7 Trends and predictions

7.1 How would you describe the current employment landscape and prevailing trends in your jurisdiction? Are any new developments anticipated in the next 12 months, including any proposed legislative reforms?

The ongoing legislative overhaul (see question 1.1) implies that there will be considerable procedural changes in the near future. There has already been a constitutional amendment to replace the conciliation and arbitration boards with labour tribunals under the judicial branch. Conciliation is now handled before trial through a compulsory pre-trial conciliation meeting. The same entity that will be responsible for conciliation will become a national registry for all unions and collective bargaining agreements.

8 Tips and traps

8.1 What are your top tips for navigating the employment regime and what potential sticking points would you highlight?

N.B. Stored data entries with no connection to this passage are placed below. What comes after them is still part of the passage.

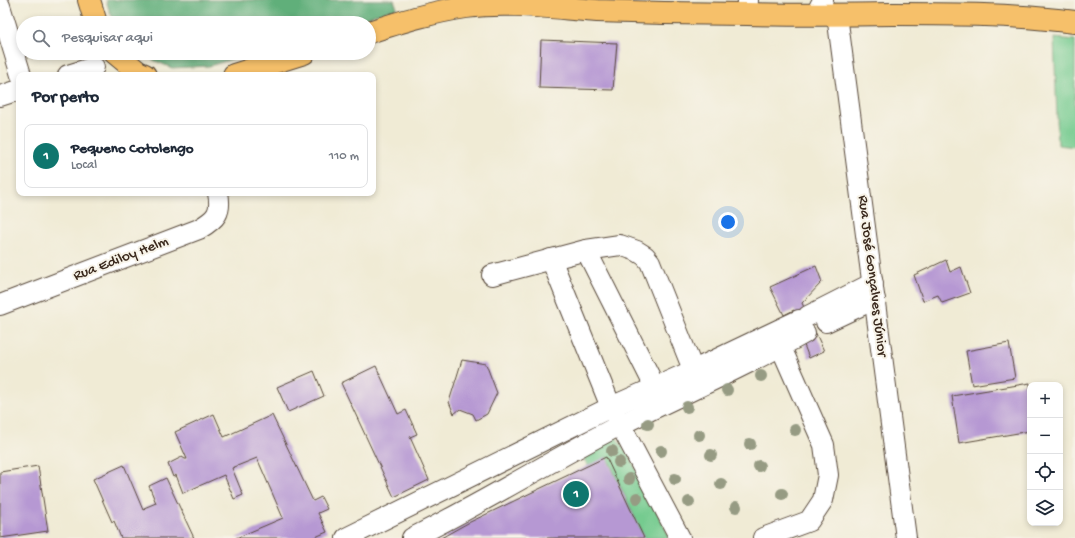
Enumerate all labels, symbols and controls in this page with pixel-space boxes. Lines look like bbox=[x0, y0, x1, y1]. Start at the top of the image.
search box bbox=[16, 16, 376, 60]
icon: search bbox=[30, 27, 52, 49]
text: Pesquisar aqui bbox=[62, 29, 153, 47]
text: Por perto bbox=[32, 88, 99, 108]
text: Pequeno Cotolengo bbox=[71, 140, 194, 158]
text: 1 bbox=[43, 149, 49, 164]
text: 110 m bbox=[329, 149, 359, 164]
text: Local bbox=[71, 158, 97, 173]
street label: Rua José Gonçalves Júnior bbox=[853, 194, 891, 359]
your location bbox=[718, 212, 738, 232]
street label: Rua Ediloy Helm bbox=[71, 232, 171, 285]
map controls bbox=[1027, 382, 1063, 526]
button: + bbox=[1027, 382, 1063, 418]
button: − bbox=[1027, 418, 1063, 454]
button: locate bbox=[1027, 454, 1063, 490]
pin: 1 bbox=[563, 479, 589, 509]
button: layers bbox=[1027, 490, 1063, 526]

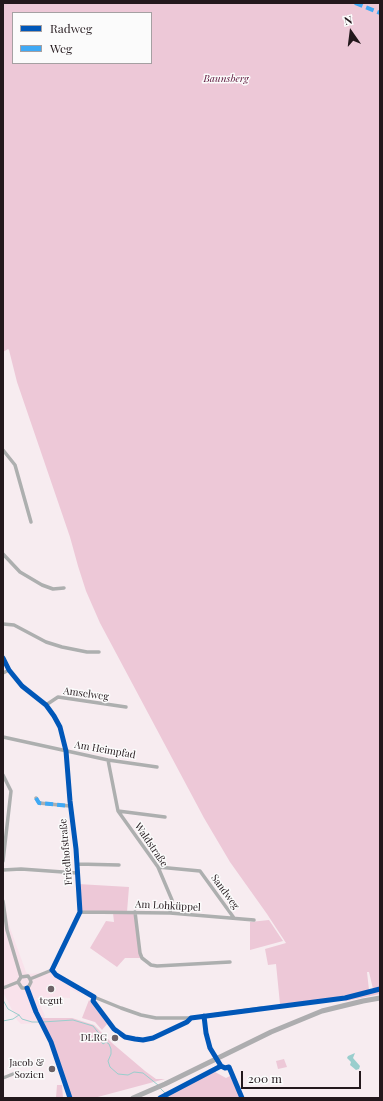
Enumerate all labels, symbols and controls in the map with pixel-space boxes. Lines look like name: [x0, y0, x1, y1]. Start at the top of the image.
legend: [12, 12, 152, 64]
north arrow: [331, 12, 371, 52]
text: N: [342, 12, 354, 28]
text: Radweg: [50, 20, 92, 36]
text: Weg: [50, 40, 72, 56]
park label: Baunsberg: [204, 73, 248, 85]
street label: Amselweg: [63, 685, 109, 703]
street label: Am Heimpfad: [74, 739, 136, 761]
street label: Friedhofstraße: [57, 818, 75, 886]
street label: Waldstraße: [132, 821, 170, 869]
street label: Sandweg: [208, 872, 242, 912]
street label: Am Lohküppel: [135, 898, 201, 914]
marker: tegut: [46, 984, 56, 994]
place label: tegut: [39, 995, 63, 1007]
place label: DLRG: [80, 1032, 107, 1044]
marker: DLRG: [110, 1033, 120, 1043]
place label: Jacob & Sozien: [9, 1057, 44, 1080]
scale bar: [243, 1063, 363, 1089]
marker: Jacob & Sozien: [47, 1064, 57, 1074]
text: 200 m: [248, 1070, 282, 1086]

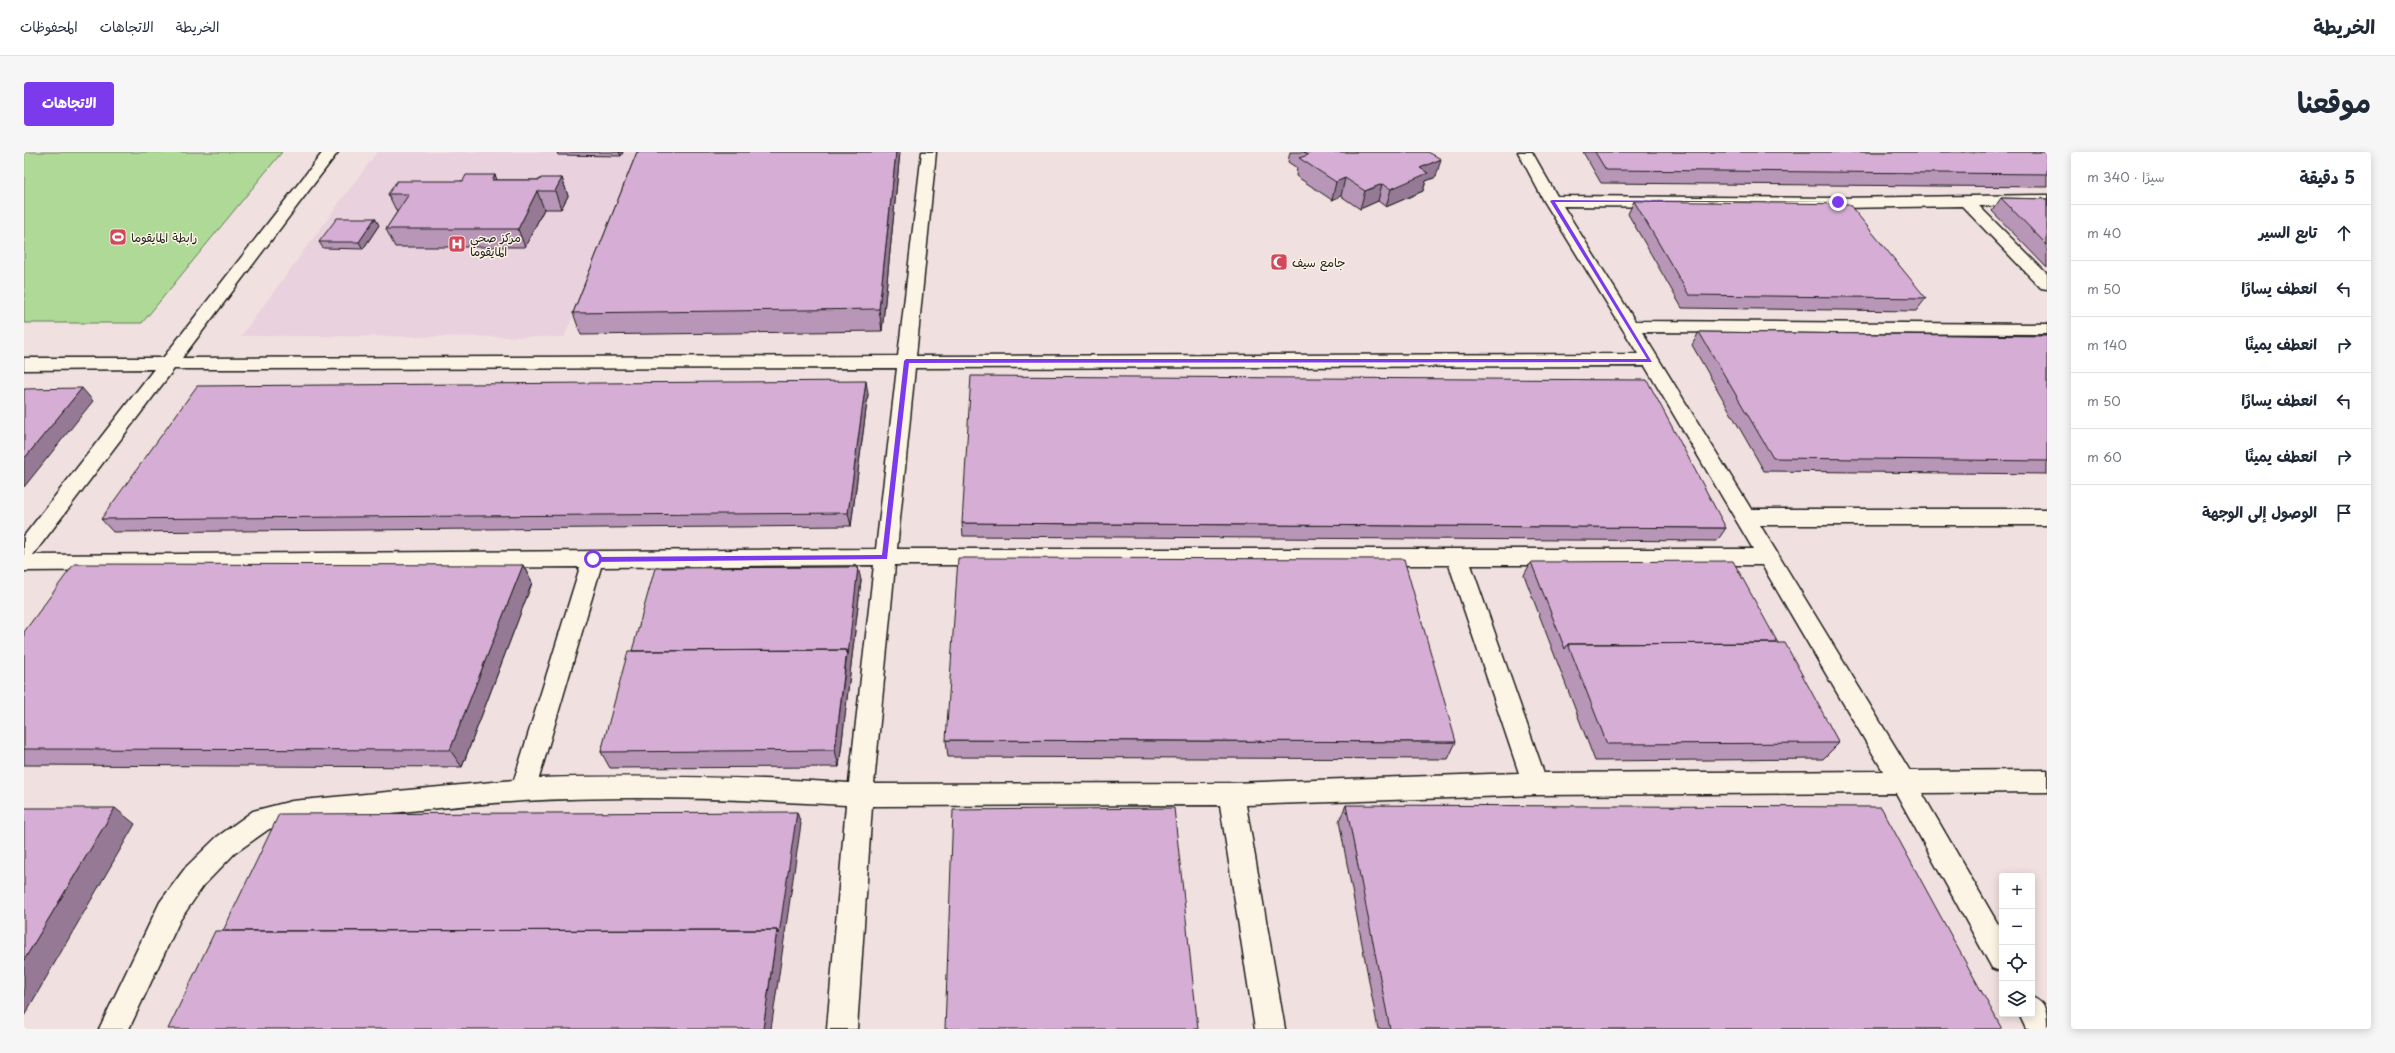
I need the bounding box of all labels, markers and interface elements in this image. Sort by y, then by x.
text: الخريطة [2313,12,2375,40]
text: المحفوظات [20,16,78,37]
text: الاتجاهات [100,16,154,37]
text: الخريطة [176,16,219,37]
text: موقعنا [2297,80,2371,123]
button: الاتجاهات [24,82,114,126]
text: 5 دقيقة [2299,164,2355,190]
text: سيرًا · 340 m [2087,167,2165,186]
route end [1829,193,1847,211]
text: تابع السير [2259,220,2317,243]
icon: ahead [2333,222,2355,244]
text: 40 m [2087,223,2121,242]
sports icon: رابطة المايقوما [108,227,128,247]
place label: رابطة المايقوما [131,228,197,246]
place label: مركز صحي المايقوما [470,228,521,260]
hospital icon: مركز صحي المايقوما [447,234,467,254]
mosque icon: جامع سيف [1269,252,1289,272]
place label: جامع سيف [1292,253,1345,272]
text: انعطف يسارًا [2241,276,2317,299]
icon: left [2333,278,2355,300]
text: 50 m [2087,279,2121,298]
text: انعطف يمينًا [2245,332,2317,355]
icon: right [2333,334,2355,356]
text: 140 m [2087,335,2127,354]
text: انعطف يسارًا [2241,388,2317,411]
icon: left [2333,390,2355,412]
text: 50 m [2087,391,2121,410]
text: انعطف يمينًا [2245,444,2317,467]
icon: right [2333,446,2355,468]
text: 60 m [2087,447,2122,466]
text: الوصول إلى الوجهة [2202,500,2317,523]
icon: arrive [2333,502,2355,524]
route start [584,550,602,568]
map controls [1999,873,2035,1017]
button: + [1999,873,2035,909]
button: − [1999,909,2035,945]
button: locate [1999,945,2035,981]
button: layers [1999,981,2035,1017]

The Mexican market can seem to be very employer oriented, but legislation and court precedents are very protective of employee rights. It is important to keep this in mind, and to be proactive and keep a close eye on compliance throughout recruitment, contracting and eventual termination of employee relations. Ensuring a healthy working environment and prioritising compliance and employee welfare, with market-consistent benefits, is the best way to prevent labour disputes from arising and achieve a corporation's full potential.

When terminating employees, it is often more cost effective to pay legal severance and execute a termination agreement than to enter into a labour dispute, given that the trial contingency often exceeds the initial cost of severance and the courts will seek whenever possible to benefit the employee.

It is also important to keep in mind that legal reforms have drastically changed the way that unions and employers can negotiate on collective bargaining agreements. The process of registering new collective bargaining agreements or revisions to existing agreements requires proof that all employees were consulted and voted in favour of the relevant content. This has resulted in a significant shift in how union and employee relations are handled within HR, legal and industrial relations departments.

The content of this article is intended to provide a general guide to the subject matter. Specialist advice should be sought about your specific circumstances.